Di poco s’è scostato lo spartito suonato nel Derby 105 da quello 104 per la Fortitudo. Scelte già viste, questa volta però gli interpreti biancoblù non hanno stonato, piuttosto c’è da capire come mai Alessandro Ramagli non abbia trovato un antidoto al veleno iniettatogli dal suo amico triestino. Passare in “quarta” posizione su tutti i blocchi sulla palla ha tolto (così come all’andata) i rifornimenti a Lawson dentro l’area, scoprendosi un po’ sui tiri degli esterni da dietro ai blocchi (questa volta meno rispetto all’andata), ma togliendo di fatto dal gioco bianconero una pedina molto importante. Ramagli ha si chiesto ai suoi di provare a giocare con continuità questo tipo di situazioni, ma è stato bravo Boniciolli a tenere pressione sulla palla, inseguendo col difensore sul “riblocco” del lungo, aiutando forte col difensore lato debole, riempiendo l’area e lasciando poco a quelle iniziative che sono linfa per giocatori come Michelori, Rosselli (per trovare gloria solo isolamenti per lui) e appunto Lawson.

La panchina più lunga ha permesso poi di non abbassare il ritmo su questo tipo di sistema difensivo, molto dispendioso perché costringe la squadra ad entrare presento in rotazione difensiva, e che se letto coi tempi giusti può lasciare spazio a penetrazioni al ferro. Questo, però, di fatto non ha permesso alla Virtus di entrare con continuità nel proprio sistema offensivo, difatti in avvio di partita ci sono voluti parecchi minuti per capire come risolvere un rebus comunque già visto a gennaio.

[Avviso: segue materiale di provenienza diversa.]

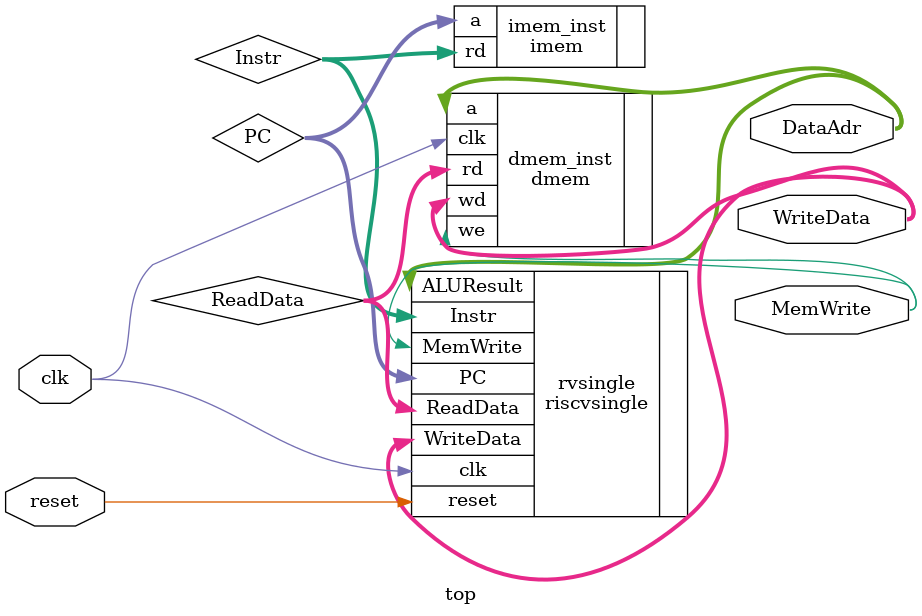
<source format=v>
module top(
    input clk,
    input reset,
    output [31:0] WriteData,
    output [31:0] DataAdr,
    output MemWrite
);

    wire [31:0] PC;
    wire [31:0] Instr;
    wire [31:0] ReadData;

    // instantiate processor and memories
    riscvsingle rvsingle(
        .clk(clk),
        .reset(reset),
        .PC(PC),
        .Instr(Instr),
        .MemWrite(MemWrite),
        .ALUResult(DataAdr),
        .WriteData(WriteData),
        .ReadData(ReadData)
    );

    imem imem_inst(
        .a(PC),
        .rd(Instr)
    );

    dmem dmem_inst(
        .clk(clk),
        .we(MemWrite),
        .a(DataAdr),
        .wd(WriteData),
        .rd(ReadData)
    );

endmodule

</source>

Non è mai arrivato il colpo del KO, mutuando le parole di Boniciolli perché la truppa di Ramagli non è prima per caso. Va detto, però, che un vero playmaker avrebbe aiutato e non poco a trovare contromisure idonee fin da subito, perché Spissu è bravo ma fatica in certe letture (come Candi che spesso e volentieri ferma il palleggio quando c’è aggressività) e Spizzichini è tutto ciò che di buono c’è nel basket ma non è di certo un fautore del bel gioco. Di fatto Boniciolli ha colpito laddove la Virtus era più fragile, nella costruzione del gioco, togliendo fin da subito certezze (senza mani addosso o pressing) speculando parecchio sulle caratteristiche perimetrali di Ndoja (3/10 al tiro), Rosselli (1/7 da tre punti) e Bruttini (lasciato completamente libero sul tiro in due occasioni per proteggere l’area) con la ciliegina sulla torta di aver invece pasteggiato nel pitturato (cit.) con Knox e Gandini, abili sullo “show” difensivo bianconero con degli “short roll” a raccogliere punti o regalando assist ai compagni con extra passaggi che hanno, giocoforza, costretto la Virtus a ruotare o a raccogliere la palla in fondo la retina.

La partita di ieri, per come ha giocato la Fortitudo sia davanti che dietro, va classificata come un autentico capolavoro. Lo fu anche il 6 gennaio scorso, ma passò inosservato perché l’invasione di campo aveva i colori bianconeri. Oggi i toni sono diversi. Chapeau Matteo, complimenti a te e allo staff.